Llevaba días caminando, ya ni se acordaba de cuántos, los recuerdos no se iban y caminaban con él. Intentaba, en vano, recordar más atrás, cuando construyó su refugio, cuando no había recuerdos, cuando todo su pensar era para los ciervos y para los lobos. Cuando las emociones solo hablaban de caza, de vivir y de sobrevivir, de vencer al frío y a la nieve. Y de cuando ella apareció en la puerta de su cabaña, de cómo le había mirado y de cómo él se perdió en aquella mirada.

Ella, herida y perdida, estuvo solamente una semana con él. Pero fue suficiente. Le convenció para irse con ella. Bajaron al llano, cerró su refugio, se despidió de los lobos y de los ciervos. Y de la nieve y de las montañas. Hacía ya cerca de veinte años.

Vivió feliz allá abajo. Nacieron sus hijas y los cuatro miraban juntos a las lejanas, muy lejanas, montañas. Él les contaba historias y les prometía llevarlas a visitarlas. Pero nunca pudo hacerlo. Eran demasiado pequeñas, unas veces, Eran demasiado frágiles, decía otras veces su madre. Estaban demasiado lejos, recordaba él, y eran demasiado peligrosas. Ellas nunca pudieron ver aquellas montañas que eran parte de su propia vida. Nunca pudo enseñarles su refugio, aquella casa, hecha por él mismo, que sirvió de hogar durante tanto tiempo. Y ahora, mientras volvía, pensaba que ya nunca las llevaría. Habían quedado allá abajo, junto a su madre, en un pequeño lugar poblado de cipreses verdes y de tumbas silenciosas. Él volvía a estar solo y volvía a su soledad.

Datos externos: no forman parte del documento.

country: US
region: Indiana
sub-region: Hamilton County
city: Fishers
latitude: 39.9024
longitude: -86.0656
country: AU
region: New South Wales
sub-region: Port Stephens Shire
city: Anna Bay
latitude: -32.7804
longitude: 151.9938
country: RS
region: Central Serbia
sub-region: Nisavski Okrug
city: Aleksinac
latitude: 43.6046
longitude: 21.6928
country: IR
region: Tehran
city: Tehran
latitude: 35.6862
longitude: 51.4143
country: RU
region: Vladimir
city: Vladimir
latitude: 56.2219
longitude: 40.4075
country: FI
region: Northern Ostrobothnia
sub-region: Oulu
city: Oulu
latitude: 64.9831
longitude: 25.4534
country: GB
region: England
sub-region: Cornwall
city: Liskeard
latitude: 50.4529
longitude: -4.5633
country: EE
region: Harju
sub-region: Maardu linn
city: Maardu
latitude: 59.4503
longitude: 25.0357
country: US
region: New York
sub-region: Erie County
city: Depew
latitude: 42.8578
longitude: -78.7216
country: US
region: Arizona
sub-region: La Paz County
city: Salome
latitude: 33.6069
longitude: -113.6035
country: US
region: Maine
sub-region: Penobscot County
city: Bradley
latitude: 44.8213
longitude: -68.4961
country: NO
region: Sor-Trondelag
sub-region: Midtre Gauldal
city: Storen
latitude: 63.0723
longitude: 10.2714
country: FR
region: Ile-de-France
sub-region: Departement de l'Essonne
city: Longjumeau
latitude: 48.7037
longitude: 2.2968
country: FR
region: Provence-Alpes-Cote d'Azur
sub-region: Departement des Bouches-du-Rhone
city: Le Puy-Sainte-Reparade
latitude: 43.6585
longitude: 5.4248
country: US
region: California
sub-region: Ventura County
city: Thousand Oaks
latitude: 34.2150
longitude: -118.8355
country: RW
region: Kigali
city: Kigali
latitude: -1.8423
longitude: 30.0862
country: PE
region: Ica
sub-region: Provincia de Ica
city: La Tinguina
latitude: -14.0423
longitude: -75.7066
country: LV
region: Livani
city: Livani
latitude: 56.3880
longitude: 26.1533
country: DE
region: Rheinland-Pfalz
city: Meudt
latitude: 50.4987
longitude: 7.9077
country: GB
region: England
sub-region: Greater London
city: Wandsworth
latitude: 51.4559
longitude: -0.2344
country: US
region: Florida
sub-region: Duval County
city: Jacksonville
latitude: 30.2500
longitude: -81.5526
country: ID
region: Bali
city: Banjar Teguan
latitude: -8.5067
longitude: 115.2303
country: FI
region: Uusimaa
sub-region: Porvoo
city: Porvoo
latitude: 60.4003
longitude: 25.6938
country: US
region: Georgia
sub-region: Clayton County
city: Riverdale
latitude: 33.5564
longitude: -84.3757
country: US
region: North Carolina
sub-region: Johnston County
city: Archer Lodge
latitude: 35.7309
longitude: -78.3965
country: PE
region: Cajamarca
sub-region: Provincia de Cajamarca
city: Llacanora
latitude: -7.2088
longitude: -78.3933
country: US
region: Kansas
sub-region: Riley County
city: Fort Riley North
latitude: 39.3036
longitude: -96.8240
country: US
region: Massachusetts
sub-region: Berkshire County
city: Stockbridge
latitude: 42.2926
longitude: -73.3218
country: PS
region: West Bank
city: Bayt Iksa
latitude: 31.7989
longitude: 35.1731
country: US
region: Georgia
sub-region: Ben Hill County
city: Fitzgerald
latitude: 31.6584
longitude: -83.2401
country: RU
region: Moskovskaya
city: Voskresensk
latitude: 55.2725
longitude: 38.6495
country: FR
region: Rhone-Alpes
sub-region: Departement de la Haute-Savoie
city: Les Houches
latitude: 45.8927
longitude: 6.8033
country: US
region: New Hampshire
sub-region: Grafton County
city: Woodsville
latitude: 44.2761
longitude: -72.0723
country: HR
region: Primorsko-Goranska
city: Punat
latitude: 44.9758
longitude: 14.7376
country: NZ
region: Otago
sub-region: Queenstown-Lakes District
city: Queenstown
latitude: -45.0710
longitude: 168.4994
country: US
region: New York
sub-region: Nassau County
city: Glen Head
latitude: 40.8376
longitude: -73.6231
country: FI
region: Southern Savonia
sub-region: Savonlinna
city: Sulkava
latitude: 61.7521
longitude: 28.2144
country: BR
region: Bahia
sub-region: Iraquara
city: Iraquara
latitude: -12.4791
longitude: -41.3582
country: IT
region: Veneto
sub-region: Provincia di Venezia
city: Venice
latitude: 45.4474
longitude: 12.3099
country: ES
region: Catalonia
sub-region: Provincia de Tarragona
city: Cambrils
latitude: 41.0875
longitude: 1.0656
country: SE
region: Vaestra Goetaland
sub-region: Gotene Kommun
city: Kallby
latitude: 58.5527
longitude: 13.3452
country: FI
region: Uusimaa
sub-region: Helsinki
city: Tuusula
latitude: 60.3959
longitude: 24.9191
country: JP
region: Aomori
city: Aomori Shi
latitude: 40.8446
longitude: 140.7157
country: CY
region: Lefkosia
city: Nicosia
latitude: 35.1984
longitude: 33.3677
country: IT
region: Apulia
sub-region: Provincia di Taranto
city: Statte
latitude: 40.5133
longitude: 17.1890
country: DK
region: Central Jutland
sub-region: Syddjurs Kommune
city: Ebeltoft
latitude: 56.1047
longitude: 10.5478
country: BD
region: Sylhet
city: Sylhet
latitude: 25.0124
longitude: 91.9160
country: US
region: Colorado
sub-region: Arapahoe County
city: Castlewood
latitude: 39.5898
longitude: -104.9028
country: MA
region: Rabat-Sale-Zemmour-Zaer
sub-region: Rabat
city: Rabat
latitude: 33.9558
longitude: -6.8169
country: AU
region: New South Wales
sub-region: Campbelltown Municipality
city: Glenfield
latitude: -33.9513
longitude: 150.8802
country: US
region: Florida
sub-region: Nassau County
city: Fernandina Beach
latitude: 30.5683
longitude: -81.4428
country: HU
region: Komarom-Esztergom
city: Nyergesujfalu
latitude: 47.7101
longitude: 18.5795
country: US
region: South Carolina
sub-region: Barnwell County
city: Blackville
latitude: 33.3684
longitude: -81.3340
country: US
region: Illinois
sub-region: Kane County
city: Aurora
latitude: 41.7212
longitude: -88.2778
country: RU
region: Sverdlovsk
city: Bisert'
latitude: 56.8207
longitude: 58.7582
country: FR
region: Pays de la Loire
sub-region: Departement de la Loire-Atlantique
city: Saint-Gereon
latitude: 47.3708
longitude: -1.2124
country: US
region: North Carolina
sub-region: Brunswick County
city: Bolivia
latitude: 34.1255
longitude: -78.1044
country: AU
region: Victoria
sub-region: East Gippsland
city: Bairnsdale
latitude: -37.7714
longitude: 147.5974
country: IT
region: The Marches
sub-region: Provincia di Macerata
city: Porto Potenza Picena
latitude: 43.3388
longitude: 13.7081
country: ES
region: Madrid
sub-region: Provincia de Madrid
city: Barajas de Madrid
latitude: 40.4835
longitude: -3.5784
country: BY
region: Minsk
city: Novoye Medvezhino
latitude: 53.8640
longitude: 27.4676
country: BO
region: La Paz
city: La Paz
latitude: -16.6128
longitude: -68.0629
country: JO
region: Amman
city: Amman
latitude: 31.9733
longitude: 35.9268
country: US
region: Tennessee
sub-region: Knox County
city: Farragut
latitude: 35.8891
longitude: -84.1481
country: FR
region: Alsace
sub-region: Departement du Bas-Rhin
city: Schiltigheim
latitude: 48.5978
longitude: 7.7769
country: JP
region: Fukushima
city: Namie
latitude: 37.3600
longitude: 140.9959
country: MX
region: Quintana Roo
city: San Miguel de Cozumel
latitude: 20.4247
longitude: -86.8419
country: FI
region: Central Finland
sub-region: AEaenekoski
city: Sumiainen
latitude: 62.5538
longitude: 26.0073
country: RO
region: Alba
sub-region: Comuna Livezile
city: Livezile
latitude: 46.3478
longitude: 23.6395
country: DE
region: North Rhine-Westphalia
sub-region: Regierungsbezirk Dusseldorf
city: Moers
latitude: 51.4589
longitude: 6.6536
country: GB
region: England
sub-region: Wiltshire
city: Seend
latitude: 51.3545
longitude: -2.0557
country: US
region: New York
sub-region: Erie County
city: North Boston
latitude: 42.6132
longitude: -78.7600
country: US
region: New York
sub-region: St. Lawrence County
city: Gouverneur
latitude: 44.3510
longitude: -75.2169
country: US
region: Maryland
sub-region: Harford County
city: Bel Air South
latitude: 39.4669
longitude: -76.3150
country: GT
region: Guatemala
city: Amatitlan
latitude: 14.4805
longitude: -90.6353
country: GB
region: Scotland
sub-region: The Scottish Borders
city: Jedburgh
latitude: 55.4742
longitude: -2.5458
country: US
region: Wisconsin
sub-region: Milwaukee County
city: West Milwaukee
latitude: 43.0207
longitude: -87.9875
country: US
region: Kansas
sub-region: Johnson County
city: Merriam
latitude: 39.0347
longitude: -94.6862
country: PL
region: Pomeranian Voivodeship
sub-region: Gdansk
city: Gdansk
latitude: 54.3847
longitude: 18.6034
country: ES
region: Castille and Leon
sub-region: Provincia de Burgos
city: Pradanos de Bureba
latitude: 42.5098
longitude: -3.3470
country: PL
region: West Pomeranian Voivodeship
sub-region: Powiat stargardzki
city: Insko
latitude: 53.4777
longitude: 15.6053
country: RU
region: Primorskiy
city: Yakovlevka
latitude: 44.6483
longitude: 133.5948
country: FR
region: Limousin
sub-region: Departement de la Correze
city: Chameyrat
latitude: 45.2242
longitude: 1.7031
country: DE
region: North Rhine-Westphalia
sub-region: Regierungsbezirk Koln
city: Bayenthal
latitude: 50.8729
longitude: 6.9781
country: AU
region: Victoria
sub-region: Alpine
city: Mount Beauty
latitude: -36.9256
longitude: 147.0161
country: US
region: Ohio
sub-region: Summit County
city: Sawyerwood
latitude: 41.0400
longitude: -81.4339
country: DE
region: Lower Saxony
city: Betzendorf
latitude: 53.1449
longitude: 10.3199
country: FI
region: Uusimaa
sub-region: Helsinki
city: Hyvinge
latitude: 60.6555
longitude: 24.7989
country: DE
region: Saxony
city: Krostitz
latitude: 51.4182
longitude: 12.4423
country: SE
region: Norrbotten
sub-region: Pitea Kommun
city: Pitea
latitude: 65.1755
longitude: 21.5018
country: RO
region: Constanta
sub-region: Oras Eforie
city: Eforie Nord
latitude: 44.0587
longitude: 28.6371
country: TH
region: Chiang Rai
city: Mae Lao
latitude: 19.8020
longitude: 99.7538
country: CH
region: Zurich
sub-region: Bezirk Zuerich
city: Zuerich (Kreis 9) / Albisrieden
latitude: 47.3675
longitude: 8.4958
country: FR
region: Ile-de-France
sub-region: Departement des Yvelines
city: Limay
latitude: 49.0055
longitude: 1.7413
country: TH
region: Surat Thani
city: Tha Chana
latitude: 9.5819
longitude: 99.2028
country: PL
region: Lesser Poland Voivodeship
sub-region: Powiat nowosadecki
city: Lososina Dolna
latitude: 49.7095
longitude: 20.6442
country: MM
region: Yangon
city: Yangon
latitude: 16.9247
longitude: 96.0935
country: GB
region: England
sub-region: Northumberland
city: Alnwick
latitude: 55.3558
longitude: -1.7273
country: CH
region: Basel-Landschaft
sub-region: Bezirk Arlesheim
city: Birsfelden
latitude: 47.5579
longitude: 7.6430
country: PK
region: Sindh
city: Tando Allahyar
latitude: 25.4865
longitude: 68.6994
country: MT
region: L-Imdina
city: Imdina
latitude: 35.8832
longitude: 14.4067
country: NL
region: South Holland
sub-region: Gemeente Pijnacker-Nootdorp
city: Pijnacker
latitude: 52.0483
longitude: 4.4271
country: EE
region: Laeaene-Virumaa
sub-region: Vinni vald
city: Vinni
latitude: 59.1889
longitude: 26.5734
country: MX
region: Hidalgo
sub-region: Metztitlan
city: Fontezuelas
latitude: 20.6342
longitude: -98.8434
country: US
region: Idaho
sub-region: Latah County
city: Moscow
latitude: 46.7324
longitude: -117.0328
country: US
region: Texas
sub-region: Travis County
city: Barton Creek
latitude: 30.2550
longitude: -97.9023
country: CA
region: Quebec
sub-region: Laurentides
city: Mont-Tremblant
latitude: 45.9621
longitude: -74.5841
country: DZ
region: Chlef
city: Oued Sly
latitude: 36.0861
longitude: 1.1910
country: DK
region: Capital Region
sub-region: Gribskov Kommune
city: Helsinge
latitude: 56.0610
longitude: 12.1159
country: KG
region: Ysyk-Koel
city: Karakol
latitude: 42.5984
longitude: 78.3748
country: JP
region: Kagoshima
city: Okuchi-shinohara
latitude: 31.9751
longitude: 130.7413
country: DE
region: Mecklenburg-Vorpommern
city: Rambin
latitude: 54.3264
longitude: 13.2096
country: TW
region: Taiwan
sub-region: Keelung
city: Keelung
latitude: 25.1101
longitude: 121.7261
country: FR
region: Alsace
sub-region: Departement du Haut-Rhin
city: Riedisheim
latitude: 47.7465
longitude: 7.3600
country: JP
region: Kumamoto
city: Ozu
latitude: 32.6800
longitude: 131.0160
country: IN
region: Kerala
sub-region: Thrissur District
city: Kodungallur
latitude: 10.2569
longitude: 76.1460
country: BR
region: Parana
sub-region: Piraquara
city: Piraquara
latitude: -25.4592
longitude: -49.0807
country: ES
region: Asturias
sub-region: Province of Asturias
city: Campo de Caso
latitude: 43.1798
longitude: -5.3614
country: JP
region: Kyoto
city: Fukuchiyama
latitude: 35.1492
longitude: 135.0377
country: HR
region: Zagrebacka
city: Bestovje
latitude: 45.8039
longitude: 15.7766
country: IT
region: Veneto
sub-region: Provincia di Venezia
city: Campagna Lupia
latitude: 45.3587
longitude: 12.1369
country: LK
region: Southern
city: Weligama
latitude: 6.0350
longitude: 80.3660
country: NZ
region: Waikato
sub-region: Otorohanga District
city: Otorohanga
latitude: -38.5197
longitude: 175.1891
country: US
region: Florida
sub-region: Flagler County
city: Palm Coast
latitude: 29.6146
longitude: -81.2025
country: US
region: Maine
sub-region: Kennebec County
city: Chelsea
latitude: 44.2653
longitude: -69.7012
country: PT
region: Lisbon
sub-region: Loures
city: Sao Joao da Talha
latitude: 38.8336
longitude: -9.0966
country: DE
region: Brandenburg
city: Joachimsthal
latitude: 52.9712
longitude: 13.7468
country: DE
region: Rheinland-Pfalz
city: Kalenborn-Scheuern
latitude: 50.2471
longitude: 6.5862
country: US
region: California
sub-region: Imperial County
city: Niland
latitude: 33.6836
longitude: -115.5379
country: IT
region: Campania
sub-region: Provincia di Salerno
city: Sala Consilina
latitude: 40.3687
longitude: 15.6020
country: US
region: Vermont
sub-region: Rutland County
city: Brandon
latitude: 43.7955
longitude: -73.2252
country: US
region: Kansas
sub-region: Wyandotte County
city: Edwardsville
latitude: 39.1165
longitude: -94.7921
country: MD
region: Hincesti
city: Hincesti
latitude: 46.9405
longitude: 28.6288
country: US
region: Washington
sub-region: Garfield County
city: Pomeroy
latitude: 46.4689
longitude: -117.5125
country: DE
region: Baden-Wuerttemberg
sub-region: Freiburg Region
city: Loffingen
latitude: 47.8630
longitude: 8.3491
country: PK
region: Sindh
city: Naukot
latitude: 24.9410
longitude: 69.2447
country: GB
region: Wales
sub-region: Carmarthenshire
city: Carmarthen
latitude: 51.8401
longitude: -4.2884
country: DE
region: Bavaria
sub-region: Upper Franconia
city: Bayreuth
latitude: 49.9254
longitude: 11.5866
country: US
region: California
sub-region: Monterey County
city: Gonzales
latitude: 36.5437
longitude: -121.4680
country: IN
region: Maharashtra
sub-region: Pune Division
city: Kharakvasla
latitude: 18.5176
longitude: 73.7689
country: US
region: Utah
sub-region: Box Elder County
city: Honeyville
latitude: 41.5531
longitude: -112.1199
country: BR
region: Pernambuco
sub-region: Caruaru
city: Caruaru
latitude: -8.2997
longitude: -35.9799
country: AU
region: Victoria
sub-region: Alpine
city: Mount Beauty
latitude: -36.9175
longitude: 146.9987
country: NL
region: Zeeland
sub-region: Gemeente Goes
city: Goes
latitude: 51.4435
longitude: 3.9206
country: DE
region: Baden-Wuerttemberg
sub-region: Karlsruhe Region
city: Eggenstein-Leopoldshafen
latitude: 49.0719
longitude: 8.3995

Su caminar se hacía lento y pesado cuando recordaba. Sin darse cuenta, estaba ya pisando la nieve y el sendero se iba perdiendo entre ella. El verde de los árboles y el blanco de la nieve le estaban rodeando de nuevo. En varios días más, estaría en su refugio. Nunca más volvería al llano, Los recuerdos nunca le dejarían volver. Las lágrimas, sus lágrimas, no le dejarían ver el camino.

Cuando llegó a su casa, un viejo aullido le dio la bienvenida. La loba gris, su antigua compañera, estaba en la entrada. Esperándole.